Não é fácil ser deficiente. Em uma pesquisa de minha própria autoria sobre preconceito com as pessoas com deficiência, conclui que, entre todos os grupos minoritários, os cadeirantes eram objeto de maior hostilidade. Mas não foi sempre assim.
Nas duas vezes que fiquei internado no Hospital Sarah Kubitschek, local onde se concentra uma grande quantidade de cadeirantes , pude constatar que nós da categoria somos sim preconceituosos. Uma instituição em que ninguém se preocupava em julgá-la. Ou pelo menos deveria. Em alguns casos, era uma prática necessária dos ritos de maior e/ou menos tempo de lesão, num quadro regido pelas leis, mas se relacionando estreitamente com a masculinidade.
Com certeza afirmo que entre as mulheres não é diferente, há sim aquelas que se julgam mais experientes, até mesmo pelo tempo em que se encontra numa cadeira de rodas.

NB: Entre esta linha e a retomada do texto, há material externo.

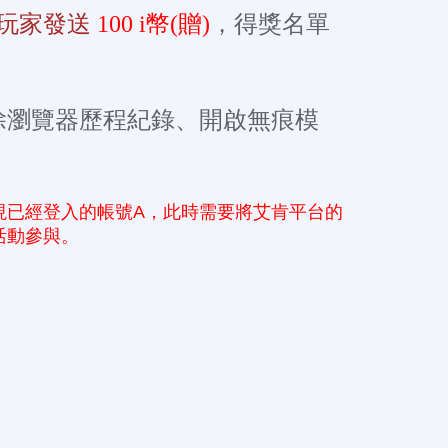
位玩家發送
100 i幣(贈)
，得獎名單
除瀏覽器歷程紀錄、開啟無痕模
現已經登入的帳號A，此時需要將艾肯平台的
活動參與。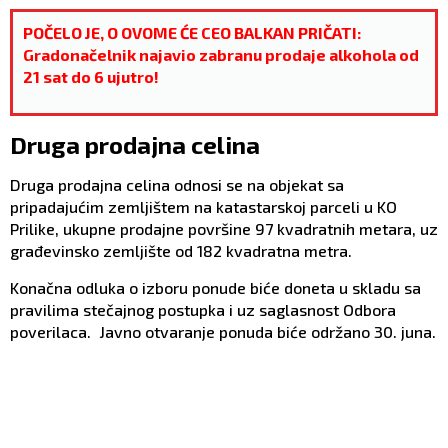
POČELO JE, O OVOME ĆE CEO BALKAN PRIČATI:
Gradonačelnik najavio zabranu prodaje alkohola od
21 sat do 6 ujutro!
Druga prodajna celina
Druga prodajna celina odnosi se na objekat sa
pripadajućim zemljištem na katastarskoj parceli u KO
Prilike, ukupne prodajne površine 97 kvadratnih metara, uz
građevinsko zemljište od 182 kvadratna metra.
Konačna odluka o izboru ponude biće doneta u skladu sa
pravilima stečajnog postupka i uz saglasnost Odbora
poverilaca. Javno otvaranje ponuda biće održano 30. juna.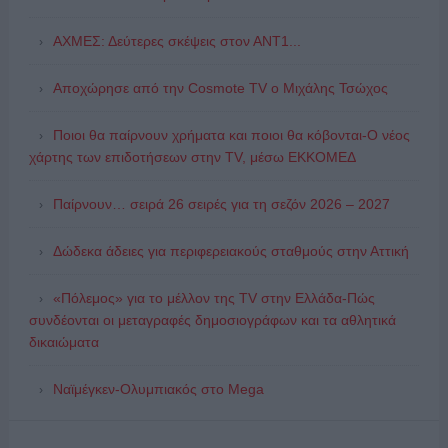
ΑΧΜΕΣ: Δεύτερες σκέψεις στον ΑΝΤ1...
Αποχώρησε από την Cosmote TV o Μιχάλης Τσώχος
Ποιοι θα παίρνουν χρήματα και ποιοι θα κόβονται-Ο νέος
χάρτης των επιδοτήσεων στην TV, μέσω ΕΚΚΟΜΕΔ
Παίρνουν… σειρά 26 σειρές για τη σεζόν 2026 – 2027
Δώδεκα άδειες για περιφερειακούς σταθμούς στην Αττική
«Πόλεμος» για το μέλλον της TV στην Ελλάδα-Πώς
συνδέονται οι μεταγραφές δημοσιογράφων και τα αθλητικά
δικαιώματα
Ναϊμέγκεν-Ολυμπιακός στο Mega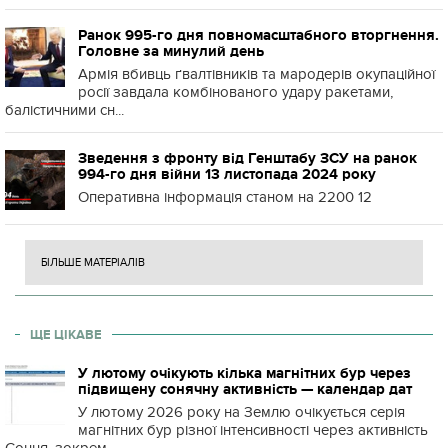
Ранок 995-го дня повномасштабного вторгнення.
Головне за минулий день
Армія вбивць ґвалтівників та мародерів окупаційної
росії завдала комбінованого удару ракетами,
балістичними сн...
Зведення з фронту від Генштабу ЗСУ на ранок
994-го дня війни 13 листопада 2024 року
Оперативна інформація станом на 2200 12
БІЛЬШЕ МАТЕРІАЛІВ
ЩЕ ЦІКАВЕ
У лютому очікують кілька магнітних бур через
підвищену сонячну активність — календар дат
У лютому 2026 року на Землю очікується серія
магнітних бур різної інтенсивності через активність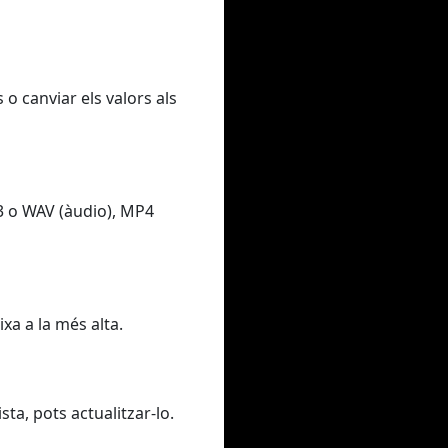
 o canviar els valors als
3 o WAV (àudio), MP4
xa a la més alta.
sta, pots actualitzar-lo.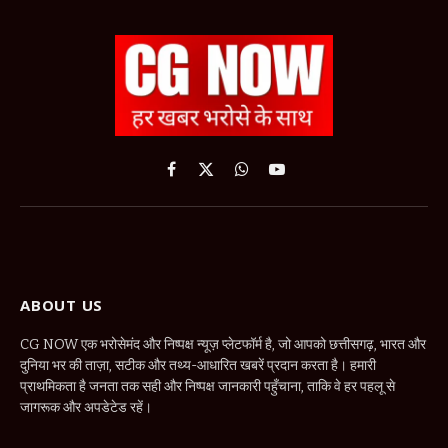
Facebook
X
WhatsApp
YouTube
(Twitter)
ABOUT US
CG NOW एक भरोसेमंद और निष्पक्ष न्यूज़ प्लेटफॉर्म है, जो आपको छत्तीसगढ़, भारत और
दुनिया भर की ताज़ा, सटीक और तथ्य-आधारित खबरें प्रदान करता है। हमारी
प्राथमिकता है जनता तक सही और निष्पक्ष जानकारी पहुँचाना, ताकि वे हर पहलू से
जागरूक और अपडेटेड रहें।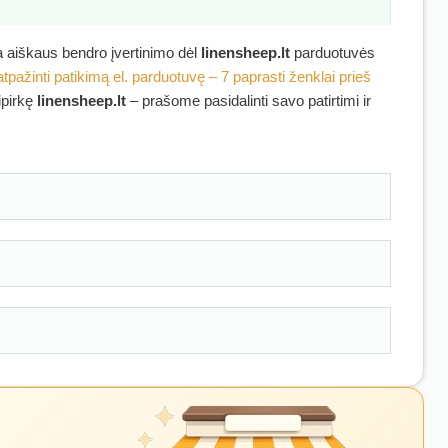
ra aiškaus bendro įvertinimo dėl
linensheep.lt
parduotuvės
atpažinti patikimą el. parduotuvę – 7 paprasti ženklai prieš
ipirkę
linensheep.lt
– prašome pasidalinti savo patirtimi ir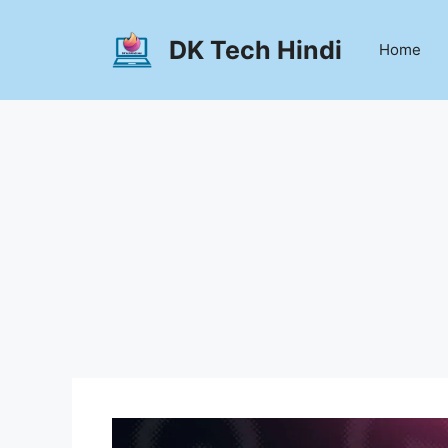
Skip
to
DK Tech Hindi
Home
content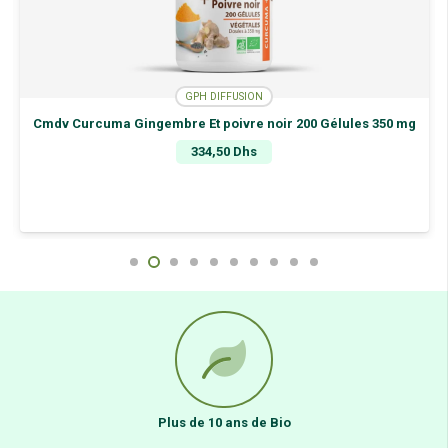
GPH DIFFUSION
Cmdv Curcuma Gingembre Et poivre noir 200 Gélules 350 mg
334,50
Dhs
Plus de 10 ans de Bio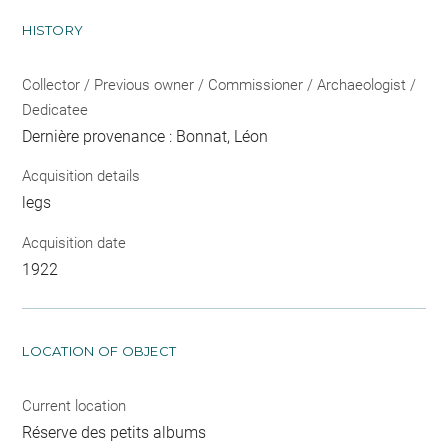
HISTORY
Collector / Previous owner / Commissioner / Archaeologist /
Dedicatee
Dernière provenance : Bonnat, Léon
Acquisition details
legs
Acquisition date
1922
LOCATION OF OBJECT
Current location
Réserve des petits albums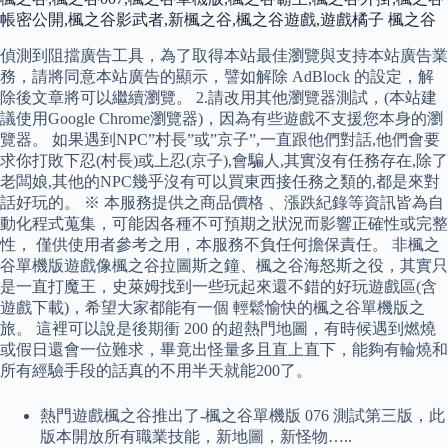
帳密公開,楓之谷影武者,新楓之谷,楓之谷遊戲,遊戲橘子 楓之谷
偵測到阻擋廣告工具，為了取得本站最佳瀏覽與支持本站廣告業
務，請將同意本站廣告的顯示，譬如解除 AdBlock 的設定，解
除後文章將可以繼續瀏覽。 2.請改用其他瀏覽器測試，(本站建
議使用Google Chrome瀏覽器)，因為有些遊戲不支援您本身的瀏
覽器。 如果遇到NPC”村長”或”京子”,一直跟他們對話,他們會要
求你打敗下忍(村長)或上忍(京子),會騙人,其實沒有任務存在,除了
老闆娘,其他的NPC幾乎沒有可以買東西接任務之類的,都是來對
話好玩的。 ※ 本服務提供之商品價格 、漲跌紀錄等資訊皆為自
動化程式蒐集，可能因各種不可預期之狀況而影響正確性或完整
性， 僅供使用者參考之用，本服務不負任何擔保責任。 非楓之
谷單機版遊戲像楓之谷拉圖斯之鐘、楓之谷海怒斯之役，其實只
是一直打魔王，史萊姆找到一些玩起來還不錯的好玩遊戲區(含
遊戲下載)，希望大家都能有一個 輕鬆愉快的楓之谷單機版之
旅。 這裡可以說是後期衝 200 的超熱門地圖，有時候遇到燃燒
或假日還會一位難求，畢竟出怪量多且直上直下，能夠有輪燒和
所有經驗手段的話真的不用半天就能200了。
熱門遊戲楓之谷推出了-楓之谷單機版 076 測試第三版，此
版本開放所有職業技能，新地圖，新怪物…..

Na Europa dos séculos 12 e 13 começou a repressão maciça da pessoa com deficiência, considerados inúteis, que evoluiu até o terror da Inquisição. No século 19, a categoria não deixou de ser vista e considerada doença. Mas o tabu só diminuiu com o surgimento dos para-atletas, na década de 1960. A dissociação entre movimento e a reprodução de bons resultados nas modalidades praticadas no esporte, visando a independência.
Apesar de, hoje, os deficientes não serem mais considerados doentes, a discriminação continua e eles são hostilizados e agredidos. E quem são os preconceituosos? Estudos apontam pessoas conservadoras, rígidas, favoráveis à manutenção dos papéis tradicionais da civilização. E nós as pessoas com deficiência não fazemos parte dessa mesma sociedade? Ao se considerar, por exemplo, que um cadeirante não é homem, viril, capaz de reproduzir, fica clara a tentativa de preservação dos estereótipos andantes e "perfeitos", típicos das sociedades de dominação que temem a igualdade entre os seres humanos.
A cadeirantofobia é, para muitos homens, um mecanismo de defesa psíquica, estratégia para evitar o reconhecimento de uma parte inaceitável de si. Agredir os cadeirantes é um modo de exteriorizar o conflito e torná-lo suportável.
Mas o pior inimigo do deficiente é a sua própria cadeirantofobia. Ao introjetar os valores da sociedade em relação à deficiência, muitos cadeirantes se recriminam por desejar ser um melhor que o outro. Negam completamente, ou não aceitam a atual condição e levam uma vida dupla. É grande o esforço que fazem para acreditar que são deficientes, mesmo à custa de muito sofrimento.